Keywords: Adenovirus, Africa, Murine adenovirus 2, PCR, Rodent
Introduction
Adenoviruses (AdVs) are double-stranded DNA viruses with a linear, non-segmented genome. The genome has an approximate size of 36 kb and is packaged into a non-enveloped icosahedral capsid of about 90 nm. There are five genera in the Adenoviridae family, namely Mastadenovirus, Aviadenovirus, Atadenovirus, Siadenovirus and Ichtadenovirus. Mammals are primarily infected by members of the Mastadenovirus genus, but also by some members of the Atadenovirus genus. The known AdVs are largely host-specific, and numerous distinct members of the Adenoviridae family have been identified in many vertebrate species including such diverse hosts as humans, turkeys, corn snakes, northern leopard frogs and white sturgeon [1,2].

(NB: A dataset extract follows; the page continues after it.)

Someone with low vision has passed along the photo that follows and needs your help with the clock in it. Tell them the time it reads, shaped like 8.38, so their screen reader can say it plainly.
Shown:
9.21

Although they are pathogens of both humans and animals, most infections with AdVs are believed to take an asymptomatic course. Infections with human AdV (HAdV) can cause a variety of symptoms, such as respiratory diseases, conjunctivitis and gastroenteritis, especially in infantile and immunocompetent individuals. Newborns and immunocompromised individuals can suffer from severe pneumonia, hepatitis, or encephalitis as a result of AdV infections [2].

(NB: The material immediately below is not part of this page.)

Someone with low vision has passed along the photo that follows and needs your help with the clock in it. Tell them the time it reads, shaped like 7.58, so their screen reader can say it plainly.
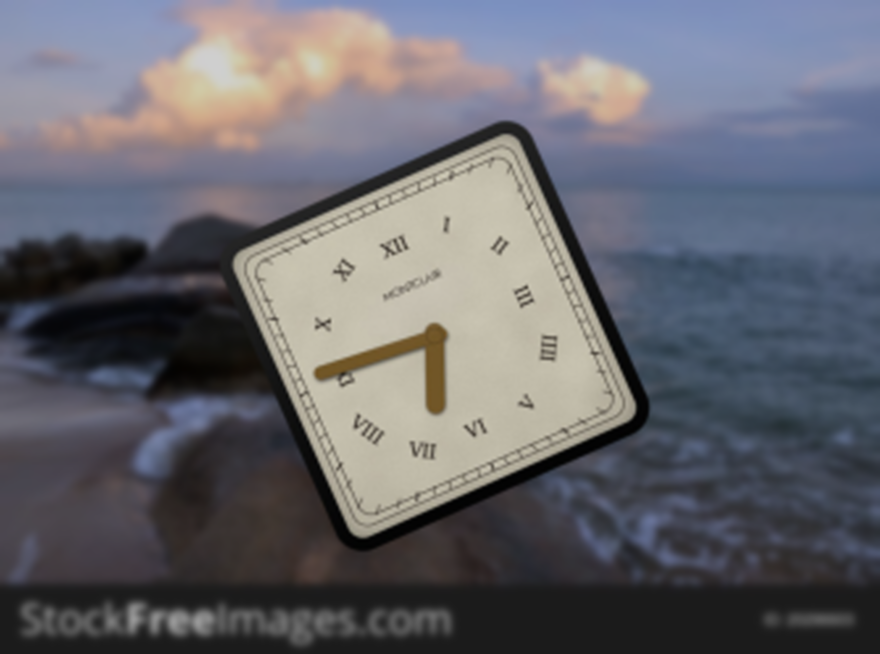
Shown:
6.46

The diversity of AdVs is very high, with over 100 different HAdV types described so far [2,3]. Despite the high AdV diversity, much of what we know about their biology is based on work with rodent-based model systems, and murine AdV-1 (MAdV-1) is probably one of the best-understood rodent specific AdVs today [2,[4], [5], [6]]. Much like in humans, AdV infections of immunocompetent mice rarely result in clinical disease, whereas immunocompromised or newborn mice can suffer from similar symptoms to their human counterparts [4,5]. Serological studies suggest that infections among wild rodents may be common, but only a handful of different rodent AdVs were known until recently [[7], [8], [9], [10], [11]]. Increasing evidence, such as the amplification of novel sequences from rodents in China and Cameroon, suggests that there are many more yet to be discovered [[12], [13], [14]]. Finding and studying such viruses could reveal important information about AdV prevalence, epidemiology and evolution, and may provide opportunities to establish new relevant model systems for AdV biology and pathology regarding the human disease. Due to its high biodiversity, central Africa is certainly a promising place to search for such viruses, and so far, no rodent AdVs had been reported from the Democratic Republic of the Congo (DRC). Our goal for this study was therefore to screen a diverse set of rodents found in DRC for evidence of AdVs and evaluate their relation to known types.
Materials and methods
Samples were collected between December 2010 and June 2013 from rodents in several locations in DRC (Fig. 1). These animals were sampled as part of a larger research programme that aimed to investigate the sharing of viruses between animals and humans, and rodent infections were of critical importance to the research goal. People who reported hunting or butchering wild animals in rural areas volunteered to collect blood samples from the wild animals they interacted with. They were trained in personal safety measures and in the correct sampling techniques to ensure sample quality and minimize the risks of contamination. Samples were collected as dried blood spot (DBS) samples on Whatman paper during butchering and allowed to air dry before they were stored in individually labelled envelopes. All DBS samples were individually stored in clip-lock plastic bags with silica gel at ambient temperature until further processing. Hunters were not compensated to avoid an increase in hunting above normal rates. Animal capture and specimen collection were approved by the UC Davis Institutional Animal Care and Use Committee (IACUC) and the Ministry of Agriculture, Fisheries and Livestock in DRC.
Fig. 1.
Map showing the sampling sites; locations (black dots) and the numbers of animals that were sampled in the Democratic Republic of the Congo for the study.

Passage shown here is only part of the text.